→ **原文**:
---

そうまでして

極限まで自分を追い込んでいるスポーツ選手を
見ると、ときに「なぜそうまでしてやるのか」と
感じることがある。
アテネ五輪の女子マラソンでの野口みずきの快走
を見ていても、やはり同じような心境に陥った。
優勝候補と目された、イギリスのラドクリフは36キロで
棄権し、号泣した。たぶん、無理して走っていたのだ。
2位でゴールしたヌデレバはゴール直後、嘔吐した。
野口みずきもゴール直後に、医者に危険と判断され、
医務室で治療を受けたという。
35度を超える暑さ、アップダウンの激しいコース。
いくつもの悪条件が重なったというのに、
萎えることのない鉄の精神で走りとおした彼女らには
まったく驚くしかない。
驚きと同時に、「なぜそうまでしてがんばる?」という
思いが、涙と一緒にぼくの胸に落ちる。
それが五輪というものなのか。
それが金メダルというものなのか。
何がそうさせるのか。
それはきっと、金メダルを獲得した選手に贈られる300万円の
ご褒美があるからではない。
金メダルそのものがほしいわけではない。
「自分を成長させるべく練習してきたことが間違っていなかった
ことを自分で確かめること、それまでの過程の結果として、
最もよい成果を得ること」

---

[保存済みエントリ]

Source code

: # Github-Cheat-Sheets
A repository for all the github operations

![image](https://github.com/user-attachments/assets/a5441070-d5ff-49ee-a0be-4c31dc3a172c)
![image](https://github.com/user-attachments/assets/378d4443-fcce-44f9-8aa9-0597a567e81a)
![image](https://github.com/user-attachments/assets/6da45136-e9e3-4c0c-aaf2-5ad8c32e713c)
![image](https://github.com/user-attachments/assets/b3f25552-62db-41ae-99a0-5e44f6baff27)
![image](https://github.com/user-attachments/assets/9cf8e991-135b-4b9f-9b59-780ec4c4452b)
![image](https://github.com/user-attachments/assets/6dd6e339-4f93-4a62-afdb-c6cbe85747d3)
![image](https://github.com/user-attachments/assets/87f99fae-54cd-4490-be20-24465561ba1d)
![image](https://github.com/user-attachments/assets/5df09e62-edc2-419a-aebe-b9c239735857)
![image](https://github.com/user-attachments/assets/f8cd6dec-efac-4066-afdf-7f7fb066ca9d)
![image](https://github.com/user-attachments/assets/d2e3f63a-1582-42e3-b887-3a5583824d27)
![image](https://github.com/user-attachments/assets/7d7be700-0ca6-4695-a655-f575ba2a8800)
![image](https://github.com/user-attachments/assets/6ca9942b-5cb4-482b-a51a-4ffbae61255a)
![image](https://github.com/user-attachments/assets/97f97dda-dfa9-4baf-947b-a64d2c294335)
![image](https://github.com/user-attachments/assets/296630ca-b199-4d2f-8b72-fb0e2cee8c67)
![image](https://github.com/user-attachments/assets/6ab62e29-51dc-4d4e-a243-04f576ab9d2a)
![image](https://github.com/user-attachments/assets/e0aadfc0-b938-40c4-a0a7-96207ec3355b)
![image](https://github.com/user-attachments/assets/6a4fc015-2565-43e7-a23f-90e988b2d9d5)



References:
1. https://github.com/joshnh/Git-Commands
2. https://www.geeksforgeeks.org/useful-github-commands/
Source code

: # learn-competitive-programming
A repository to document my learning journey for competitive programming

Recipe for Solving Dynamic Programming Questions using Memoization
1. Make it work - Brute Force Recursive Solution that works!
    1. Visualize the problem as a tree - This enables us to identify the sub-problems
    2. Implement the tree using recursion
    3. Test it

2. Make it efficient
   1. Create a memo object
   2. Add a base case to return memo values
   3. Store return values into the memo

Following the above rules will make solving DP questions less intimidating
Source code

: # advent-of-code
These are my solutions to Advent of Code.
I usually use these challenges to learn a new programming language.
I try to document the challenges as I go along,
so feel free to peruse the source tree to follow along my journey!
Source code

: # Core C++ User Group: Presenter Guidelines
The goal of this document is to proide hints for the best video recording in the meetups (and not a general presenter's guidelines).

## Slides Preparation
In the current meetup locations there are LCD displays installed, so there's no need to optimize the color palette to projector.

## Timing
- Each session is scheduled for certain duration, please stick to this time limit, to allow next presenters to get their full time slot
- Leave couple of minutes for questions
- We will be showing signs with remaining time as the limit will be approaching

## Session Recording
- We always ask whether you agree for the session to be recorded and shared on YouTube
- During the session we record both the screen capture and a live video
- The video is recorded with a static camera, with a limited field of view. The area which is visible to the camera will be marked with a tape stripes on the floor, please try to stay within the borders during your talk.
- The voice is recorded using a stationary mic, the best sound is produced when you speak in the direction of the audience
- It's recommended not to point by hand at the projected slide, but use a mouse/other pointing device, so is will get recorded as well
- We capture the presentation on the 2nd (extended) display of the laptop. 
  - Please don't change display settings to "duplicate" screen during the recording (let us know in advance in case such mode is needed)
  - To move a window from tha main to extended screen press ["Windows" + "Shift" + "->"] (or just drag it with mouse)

---

→ **実施事項**:
A: アテネ五輪女子マラソンの文章で名前が挙がっている選手を、すべて列挙せよ。
B: アテネ五輪女子マラソンの文章を、最後の一文の後から書き継げ。
エントリはここでは一切使用しない。

→ **項目別解答**:
A: 野口みずき、ラドクリフ、ヌデレバ

B:
それが彼女らをゴールテープへと向かわせるのだろう。
「最もよい成果」を得ることで、過去の自分を自己肯定できる。
それが金メダルの本質ではないだろうか。
ぼくはこうした人たちを見ると、いつも考えさせられる。
「自分はそうまでして、何かにかけてきたか?」
と自問する。
これは誰にも、現実の生活にも当てはめることができる。
ぼくらは、たとえそれがスポーツという勝負の世界で
なくても、どこかに夢のゴールテープを見定めて走っている。
それが遠いところにあるほど、困難な道のりであるほど、
過去の自分を自己肯定できる。
そう思えば、「そうまでして」やってみようという
勇気がフツフツと沸いてくる。
スポーツはときに、人生において大切なことを教えてくれる。